15:50-16:30 Prof Douglas Parker, School of Earth and Environment & School of Mathematics, University of Leeds

Analysing and predicting African rainfall

Rainfall is probably the most important climatic variable for the African populations: reliable rain is vital for the success of crops, but rain events can be very intense, leading to flooding, high winds and lightning.
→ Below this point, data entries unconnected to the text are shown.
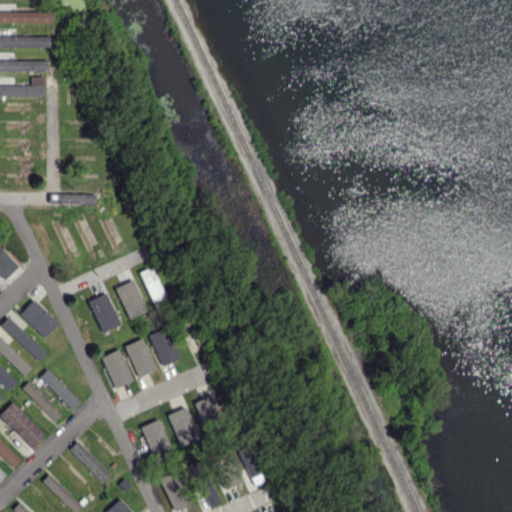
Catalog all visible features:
building: (39, 6)
building: (25, 16)
building: (21, 18)
building: (24, 40)
building: (19, 43)
building: (23, 65)
building: (20, 67)
building: (22, 86)
building: (21, 91)
road: (48, 195)
park: (334, 227)
building: (108, 233)
building: (85, 239)
railway: (295, 255)
building: (5, 263)
road: (104, 271)
road: (20, 284)
building: (152, 291)
building: (130, 298)
building: (126, 299)
building: (181, 304)
building: (102, 311)
building: (37, 317)
building: (36, 325)
building: (187, 332)
building: (22, 337)
building: (55, 340)
building: (120, 344)
building: (162, 346)
building: (169, 347)
road: (82, 353)
building: (138, 356)
building: (13, 357)
building: (145, 358)
building: (115, 367)
building: (121, 369)
building: (26, 371)
building: (6, 378)
building: (58, 388)
road: (159, 391)
building: (0, 395)
building: (40, 400)
building: (209, 410)
building: (185, 422)
building: (21, 424)
building: (182, 425)
building: (160, 433)
building: (154, 437)
building: (239, 437)
road: (51, 445)
building: (7, 454)
building: (88, 460)
building: (251, 461)
building: (185, 465)
building: (227, 471)
building: (1, 473)
building: (202, 479)
building: (59, 489)
building: (173, 490)
building: (177, 490)
building: (60, 492)
building: (84, 500)
road: (246, 502)
building: (117, 507)
building: (19, 508)
building: (18, 509)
Predicting rainfall can enable people to take action to improve their livelihoods and prevent or mitigate adverse impacts.

Unfortunately, the performance of global numerical models for African rainfall remains very poor, on timescales from days to decades, offering poor guidance to forecast users. Faced with such uncertainty from prediction systems, we need to represent rainfall differently. I will present some ideas from a wide range of prediction timescales.

“Nowcasting” (exploitation of near-real-time data) is a vital service for response to high-impact events. On longer timescales, understanding the relationship of complicated rainfall patterns with large-scale climatic drivers can help us to understand and predict seasonal rainfall and the nature of rainfall in Africa’s future climate.